(How to complete this task):
If a line in the data below contains the word "sont", copy it out.

▼

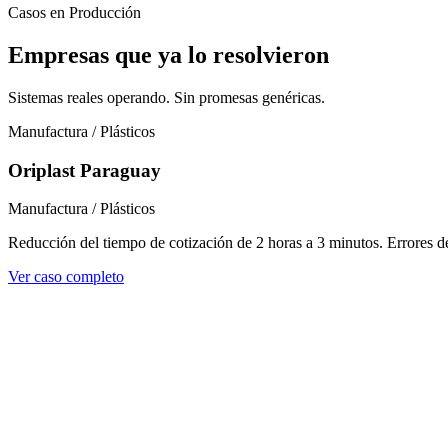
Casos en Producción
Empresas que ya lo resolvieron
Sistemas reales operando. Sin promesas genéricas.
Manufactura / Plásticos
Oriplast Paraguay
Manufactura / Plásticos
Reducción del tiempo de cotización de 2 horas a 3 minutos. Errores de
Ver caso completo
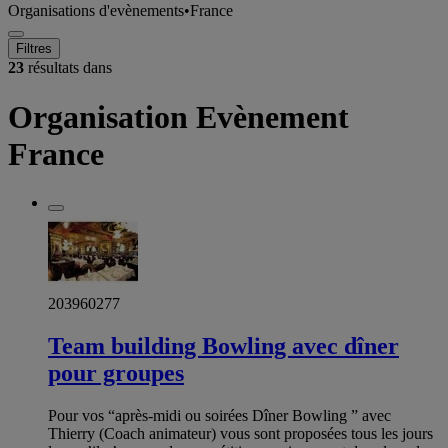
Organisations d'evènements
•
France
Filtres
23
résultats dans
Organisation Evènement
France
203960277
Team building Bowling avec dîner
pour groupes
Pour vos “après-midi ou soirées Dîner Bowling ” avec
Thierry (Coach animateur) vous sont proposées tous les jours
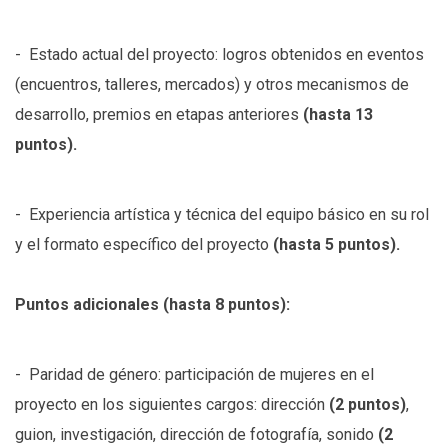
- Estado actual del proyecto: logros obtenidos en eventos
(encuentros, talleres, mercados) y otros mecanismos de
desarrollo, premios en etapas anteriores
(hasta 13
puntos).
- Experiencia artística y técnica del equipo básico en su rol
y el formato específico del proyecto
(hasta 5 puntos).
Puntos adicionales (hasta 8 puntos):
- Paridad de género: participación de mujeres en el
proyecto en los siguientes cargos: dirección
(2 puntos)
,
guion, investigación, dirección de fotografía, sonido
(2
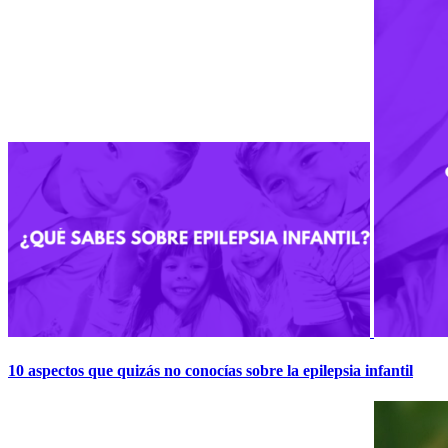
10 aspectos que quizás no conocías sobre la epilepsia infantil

▲
▼

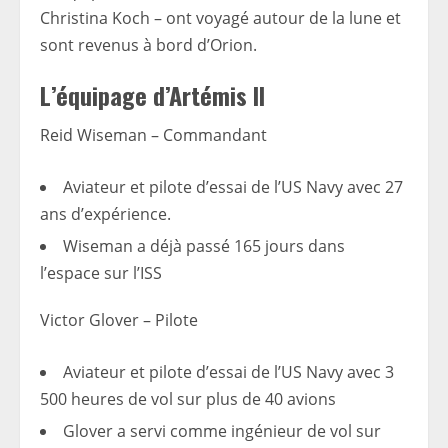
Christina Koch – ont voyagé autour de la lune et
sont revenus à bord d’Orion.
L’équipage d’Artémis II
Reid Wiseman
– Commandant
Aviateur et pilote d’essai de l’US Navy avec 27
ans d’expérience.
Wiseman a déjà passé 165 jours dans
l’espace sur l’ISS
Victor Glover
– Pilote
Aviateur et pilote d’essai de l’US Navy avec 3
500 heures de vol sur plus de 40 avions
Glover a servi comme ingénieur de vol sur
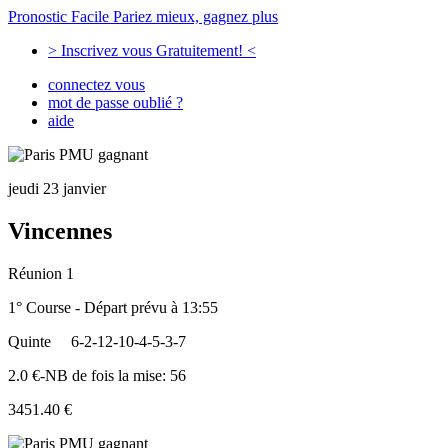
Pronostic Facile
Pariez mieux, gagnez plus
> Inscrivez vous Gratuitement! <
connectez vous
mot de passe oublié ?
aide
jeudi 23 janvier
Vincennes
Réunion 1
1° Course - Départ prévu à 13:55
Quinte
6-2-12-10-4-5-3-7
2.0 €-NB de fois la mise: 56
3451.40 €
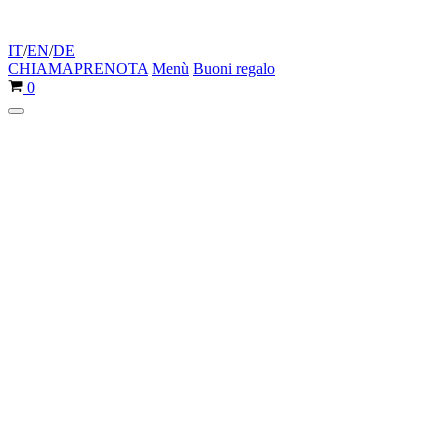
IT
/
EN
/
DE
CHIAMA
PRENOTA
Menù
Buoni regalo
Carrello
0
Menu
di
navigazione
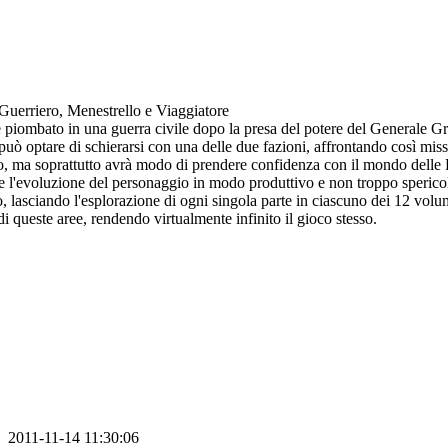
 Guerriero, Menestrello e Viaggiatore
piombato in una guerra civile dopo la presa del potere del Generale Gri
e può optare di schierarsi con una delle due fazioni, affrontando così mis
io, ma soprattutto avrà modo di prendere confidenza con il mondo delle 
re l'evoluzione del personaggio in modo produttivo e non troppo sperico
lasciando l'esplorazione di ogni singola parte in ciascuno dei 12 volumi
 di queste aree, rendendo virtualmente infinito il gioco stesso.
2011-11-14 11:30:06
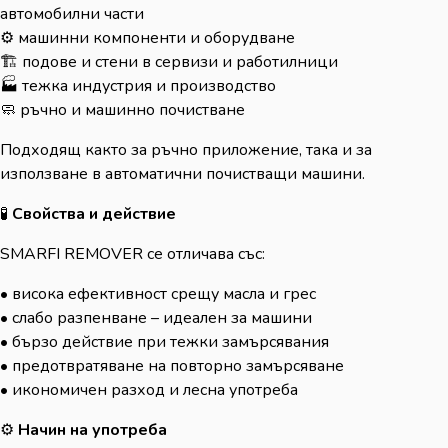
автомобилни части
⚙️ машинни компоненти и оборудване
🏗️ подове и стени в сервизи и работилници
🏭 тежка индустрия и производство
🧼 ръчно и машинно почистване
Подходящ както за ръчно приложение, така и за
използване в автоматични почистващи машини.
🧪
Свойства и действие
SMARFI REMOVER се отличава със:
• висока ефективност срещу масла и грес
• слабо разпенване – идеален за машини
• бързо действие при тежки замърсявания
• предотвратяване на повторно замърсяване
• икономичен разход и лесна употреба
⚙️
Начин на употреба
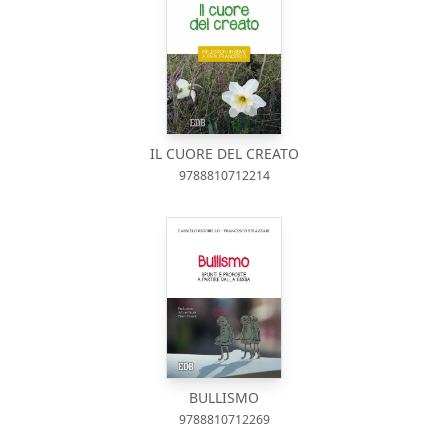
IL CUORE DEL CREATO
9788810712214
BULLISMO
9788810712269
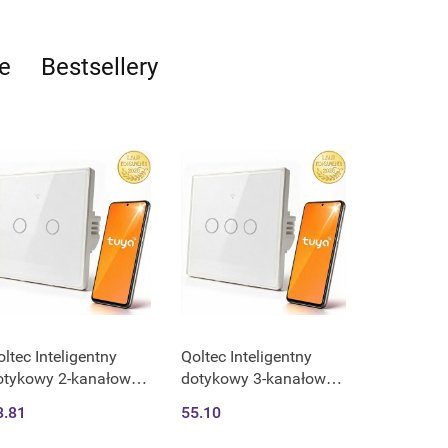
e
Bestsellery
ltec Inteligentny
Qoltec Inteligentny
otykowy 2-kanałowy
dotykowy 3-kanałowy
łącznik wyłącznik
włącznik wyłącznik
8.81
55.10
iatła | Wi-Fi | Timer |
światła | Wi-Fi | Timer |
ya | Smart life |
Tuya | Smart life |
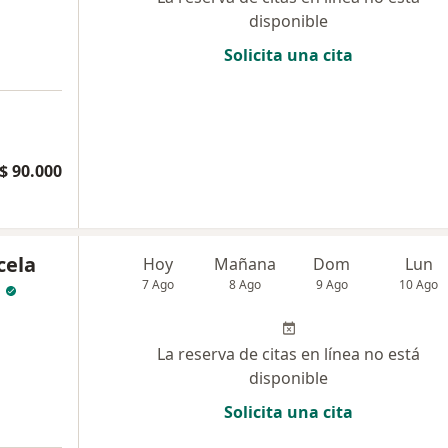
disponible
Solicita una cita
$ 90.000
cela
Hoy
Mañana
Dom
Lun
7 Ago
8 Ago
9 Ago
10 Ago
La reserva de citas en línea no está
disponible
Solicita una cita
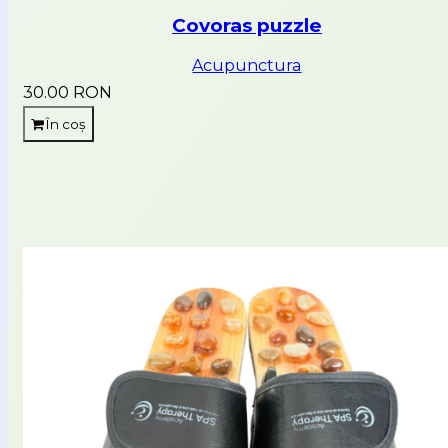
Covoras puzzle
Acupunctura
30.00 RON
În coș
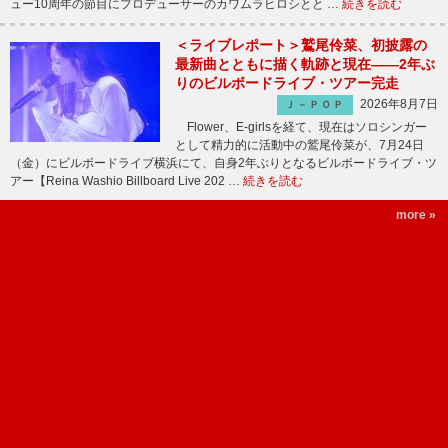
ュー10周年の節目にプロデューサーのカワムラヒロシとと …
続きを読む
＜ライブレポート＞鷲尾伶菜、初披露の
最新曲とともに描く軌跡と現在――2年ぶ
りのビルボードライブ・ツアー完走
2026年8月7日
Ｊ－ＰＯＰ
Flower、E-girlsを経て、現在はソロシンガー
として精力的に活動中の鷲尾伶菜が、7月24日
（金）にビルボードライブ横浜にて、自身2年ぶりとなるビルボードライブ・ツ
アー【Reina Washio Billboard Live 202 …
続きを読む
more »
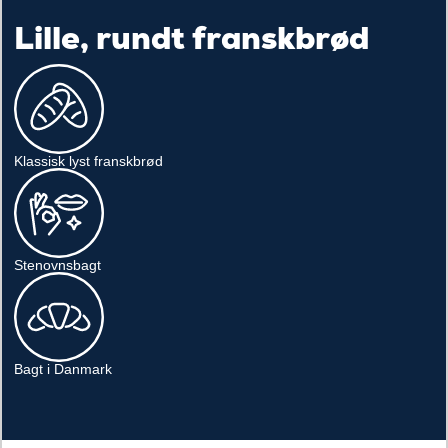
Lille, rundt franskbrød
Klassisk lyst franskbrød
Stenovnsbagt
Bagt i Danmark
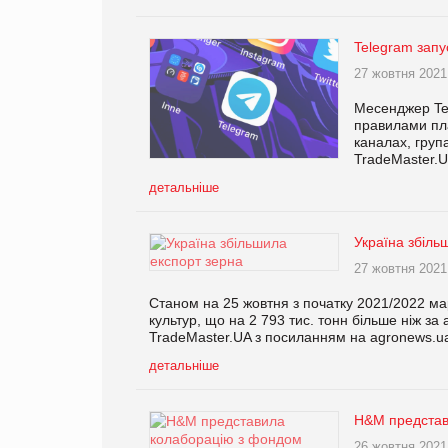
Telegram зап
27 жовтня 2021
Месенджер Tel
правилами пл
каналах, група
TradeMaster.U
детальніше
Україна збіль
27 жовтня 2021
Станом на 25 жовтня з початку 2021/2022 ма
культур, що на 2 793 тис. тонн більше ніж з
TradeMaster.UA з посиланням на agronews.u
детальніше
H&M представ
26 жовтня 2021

▲

(Answer box):
Thierry (Coach animateur) vous sont proposées tous les jours
sont revenus à bord d’Orion.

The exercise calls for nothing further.